A Importância do Setor Criativo e Seus Desafios
Os números são reveladores. O setor criativo brasileiro representou 3,59% do PIB em 2023, movimentando cerca de R$ 393 bilhões e gerando mais de 1,2 milhão de empregos, com um crescimento que quase dobrou a média nacional. Apesar disso, a cultura ainda é vista como um gasto simbólico, não como um investimento estratégico. Essa visão limitada impede que o Brasil capitalize de maneira adequada sobre seu imenso potencial criativo.

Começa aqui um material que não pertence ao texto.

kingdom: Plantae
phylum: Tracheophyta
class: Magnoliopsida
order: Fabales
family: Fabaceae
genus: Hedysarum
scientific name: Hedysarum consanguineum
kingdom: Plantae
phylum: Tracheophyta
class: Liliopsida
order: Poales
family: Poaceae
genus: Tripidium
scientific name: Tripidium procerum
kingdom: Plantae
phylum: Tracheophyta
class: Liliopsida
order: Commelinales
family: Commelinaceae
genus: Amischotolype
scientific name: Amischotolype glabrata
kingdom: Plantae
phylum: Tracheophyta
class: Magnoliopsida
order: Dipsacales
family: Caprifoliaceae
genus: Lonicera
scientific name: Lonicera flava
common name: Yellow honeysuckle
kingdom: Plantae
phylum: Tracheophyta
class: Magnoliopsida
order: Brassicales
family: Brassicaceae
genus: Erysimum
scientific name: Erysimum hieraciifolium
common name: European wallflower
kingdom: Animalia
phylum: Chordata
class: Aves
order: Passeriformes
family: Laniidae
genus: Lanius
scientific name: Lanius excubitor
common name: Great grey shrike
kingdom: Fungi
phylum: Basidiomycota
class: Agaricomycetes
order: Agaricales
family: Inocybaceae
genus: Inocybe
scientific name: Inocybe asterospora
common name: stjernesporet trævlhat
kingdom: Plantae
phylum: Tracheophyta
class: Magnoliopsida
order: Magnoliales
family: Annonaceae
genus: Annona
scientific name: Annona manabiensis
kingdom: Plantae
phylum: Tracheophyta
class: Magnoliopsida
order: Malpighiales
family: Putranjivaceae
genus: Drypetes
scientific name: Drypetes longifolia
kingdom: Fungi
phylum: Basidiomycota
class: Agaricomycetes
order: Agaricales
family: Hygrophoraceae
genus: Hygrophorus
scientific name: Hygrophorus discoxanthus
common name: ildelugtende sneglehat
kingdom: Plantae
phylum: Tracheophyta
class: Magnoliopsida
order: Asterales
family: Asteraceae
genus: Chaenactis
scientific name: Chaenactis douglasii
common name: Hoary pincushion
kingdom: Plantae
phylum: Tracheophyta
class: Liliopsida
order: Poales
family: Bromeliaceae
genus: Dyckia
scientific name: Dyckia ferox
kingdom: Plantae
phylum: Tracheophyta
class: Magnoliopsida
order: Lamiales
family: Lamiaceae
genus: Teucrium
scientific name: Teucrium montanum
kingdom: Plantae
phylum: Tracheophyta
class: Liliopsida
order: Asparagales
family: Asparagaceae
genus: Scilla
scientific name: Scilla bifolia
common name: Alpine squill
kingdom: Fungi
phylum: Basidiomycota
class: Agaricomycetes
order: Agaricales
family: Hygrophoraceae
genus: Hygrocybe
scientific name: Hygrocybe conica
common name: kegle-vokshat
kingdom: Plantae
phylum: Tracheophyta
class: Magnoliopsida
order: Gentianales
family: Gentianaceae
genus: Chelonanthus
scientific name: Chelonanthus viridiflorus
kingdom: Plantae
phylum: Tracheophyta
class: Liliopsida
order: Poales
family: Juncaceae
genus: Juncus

Um dos principais problemas é a concentração e a falta de coordenação entre as diferentes esferas envolvidas. A economia criativa brasileira ainda depende excessivamente do eixo Rio-São Paulo, enquanto talentos emergentes das favelas e periferias enfrentam dificuldades financeiras para se desenvolver. A falta de alinhamento entre governo, agências públicas, setor privado e criadores é evidente, resultando em uma atuação fragmentada. Enquanto isso, plataformas estrangeiras continuam a dominar a distribuição e monetização do conteúdo cultural produzido no Brasil.
Rumo à Soberania Cultural
O Brasil produz uma quantidade significativa de conteúdo cultural, mas sua capacidade de controle sobre essa produção é limitada. Nossa cultura circula globalmente sob regras que não estabelecemos, resultando em uma falta de soberania cultural e digital. É fundamental compreender que o soft power precisa ser suportado por uma infraestrutura econômica robusta.
Por outro lado, é válido reconhecer que novos caminhos estão sendo trilhados. A implementação da chamada “Rouanet das favelas” marca um ponto de inflexão, ao reconhecer áreas populares como polos legítimos de produção cultural e econômica, quebrando a lógica histórica de concentração de recursos. Os dados mostram que cada real investido em cultura por meio da Lei Rouanet gera R$ 7,59 em retorno econômico e social. A participação de empreendedores da Expo Favela no Web Summit, em Lisboa, articulada pela ApexBrasil, demonstrou que cultura, inovação e negócios podem coexistir e ser parte de uma estratégia internacional mais ampla.
Transformando Iniciativas em Políticas Sustentáveis
Essas experiências ressaltam que o verdadeiro desafio não é mais demonstrar que a criatividade brasileira é valiosa, mas sim transformar iniciativas bem-sucedidas em políticas permanentes, que tenham continuidade, escalabilidade e uma visão de longo prazo. O que se busca é uma política cultural de Estado, e não uma ação isolada.
O caminho a seguir é claro e inclui a necessidade de uma marca unificada para promoção internacional, uma estratégia robusta de exportação cultural, a ampliação do papel da Ancine para além do audiovisual tradicional e investimentos consistentes em formação técnica, além de melhorias na distribuição, dublagem e legendagem de qualidade.
O investimento necessário para esse salto é factível. Com cerca de R$ 3,5 bilhões em cinco anos, o Brasil pode estruturar a transformação desejada. Esse valor é modesto se comparado ao potencial retorno em termos de exportações, geração de empregos e aumento da influência global.
Portanto, a questão não é se o Brasil pode se tornar uma potência cultural global, pois o país já é. A verdadeira indagação é por que continuamos a tratar isso como um detalhe, quando, na verdade, deveria ser um projeto de nação.